My son dialed the number. Each ring felt like a lifetime. Then, a man’s voice answered—older, rougher, but somehow familiar.
“Hello?”
My son swallowed hard. “Hi… my name’s Tyler. I think you might be my father.”
There was silence. Then a sound—a small, broken gasp.
“Tyler?” the man said, voice trembling. “Oh my God. You sound just like her.”
My eyes filled with tears. I could hear his voice through the phone, the man I once loved, the one who vanished before I could even tell him our baby’s name. My whole body shook.
Tyler handed me the phone. My fingers felt like ice as I brought it to my ear. “It’s me,” I whispered.
For a long time, he didn’t speak. Then, softly, “I’ve waited so long to hear your voice again.”

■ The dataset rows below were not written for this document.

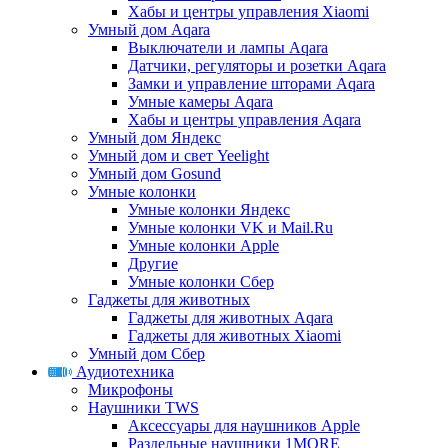
Хабы и центры управления Xiaomi
Умный дом Aqara
Выключатели и лампы Aqara
Датчики, регуляторы и розетки Aqara
Замки и управление шторами Aqara
Умные камеры Aqara
Хабы и центры управления Aqara
Умный дом Яндекс
Умный дом и свет Yeelight
Умный дом Gosund
Умные колонки
Умные колонки Яндекс
Умные колонки VK и Mail.Ru
Умные колонки Apple
Другие
Умные колонки Сбер
Гаджеты для животных
Гаджеты для животных Aqara
Гаджеты для животных Xiaomi
Умный дом Сбер
Аудиотехника
Микрофоны
Наушники TWS
Аксессуары для наушников Apple
Раздельные наушники 1MORE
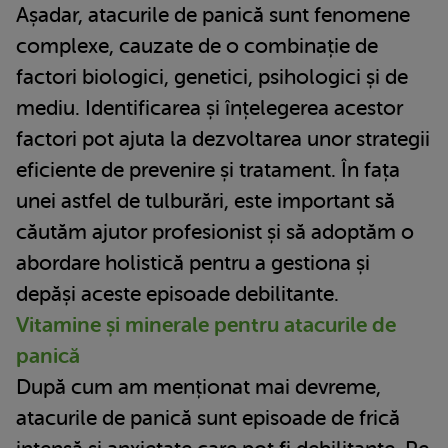
Așadar, atacurile de panică sunt fenomene
complexe, cauzate de o combinație de
factori biologici, genetici, psihologici și de
mediu. Identificarea și înțelegerea acestor
factori pot ajuta la dezvoltarea unor strategii
eficiente de prevenire și tratament. În fața
unei astfel de tulburări, este important să
căutăm ajutor profesionist și să adoptăm o
abordare holistică pentru a gestiona și
depăși aceste episoade debilitante.
Vitamine și minerale pentru atacurile de
panică
După cum am menționat mai devreme,
atacurile de panică sunt episoade de frică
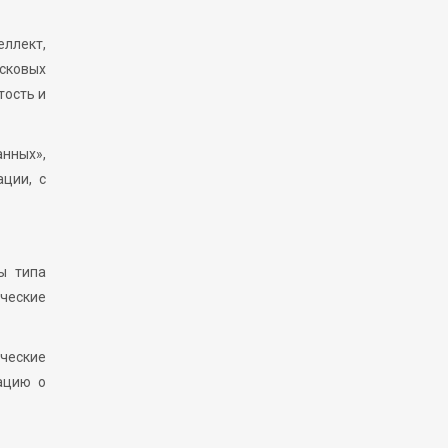
еллект,
сковых
тость и
нных»,
ации, с
ы типа
ческие
ические
ацию о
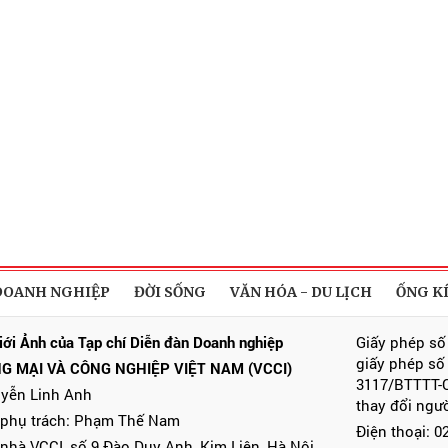
DOANH NGHIỆP
ĐỜI SỐNG
VĂN HÓA - DU LỊCH
ỐNG K
iới Ảnh của Tạp chí Diễn đàn Doanh nghiệp
Giấy phép số
giấy phép số
G MẠI VÀ CÔNG NGHIỆP VIỆT NAM (VCCI)
3117/BTTTT-C
uyễn Linh Anh
thay đổi ngư
 phụ trách: Phạm Thế Nam
Điện thoại: 
 nhà VCCI, số 9 Đào Duy Anh, Kim Liên, Hà Nội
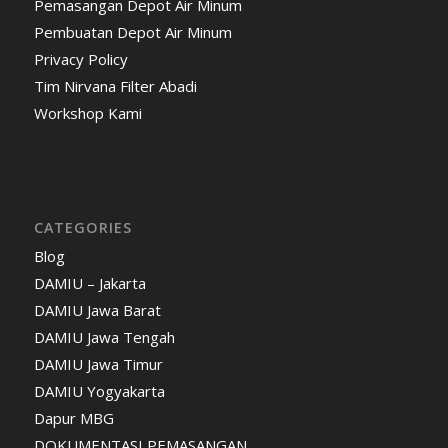
Pemasangan Depot Air Minum
Pembuatan Depot Air Minum
Privacy Policy
Tim Nirvana Filter Abadi
Workshop Kami
CATEGORIES
Blog
DAMIU – Jakarta
DAMIU Jawa Barat
DAMIU Jawa Tengah
DAMIU Jawa Timur
DAMIU Yogyakarta
Dapur MBG
DOKUMENTASI PEMASANGAN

The dam broke. Tears spilled down my cheeks. “Why didn’t you come back sooner?”
“I tried,” he said. “I looked everywhere. Your father told me you wanted nothing to do with me. I thought I’d lost you both.” His voice cracked. “I’ve been sober for ten years now. I’ve got a small repair shop in Oregon. I never stopped thinking about you.”
My father turned away, his shoulders shaking.
I closed my eyes. I wanted to hate both of them—one for leaving, one for lying—but all I could feel was relief, bittersweet and overwhelming.
Tyler asked if we could meet. I looked at my son, who nodded silently. And so, a week later, we drove to Oregon.
When we pulled up to the small auto shop, a man stepped out—a little older, a little grayer, but with the same kind eyes I remembered. When our eyes met, everything else disappeared.
He smiled through tears. “You look exactly how I remember.”
I didn’t speak. I just stepped forward and hugged him, the years between us collapsing into that single embrace. My son joined us, and for the first time in eighteen years, we were together.
Later, sitting on the shop’s front porch, my son said quietly, “So… what now?”
Tyler looked at me, his eyes full of hope. “Now,” he said softly, “we start again.”
And as the sun dipped below the horizon, painting the sky in shades of gold and violet, I finally felt it—the peace I’d been chasing my whole life. Not the perfect kind, but the real kind. The kind that comes when you stop running from the past and start forgiving it.
For the first time in decades, I wasn’t the broken girl who’d been kicked out or the woman who’d raised her son alone. I was just me—a mother, a daughter, and a woman finally coming home.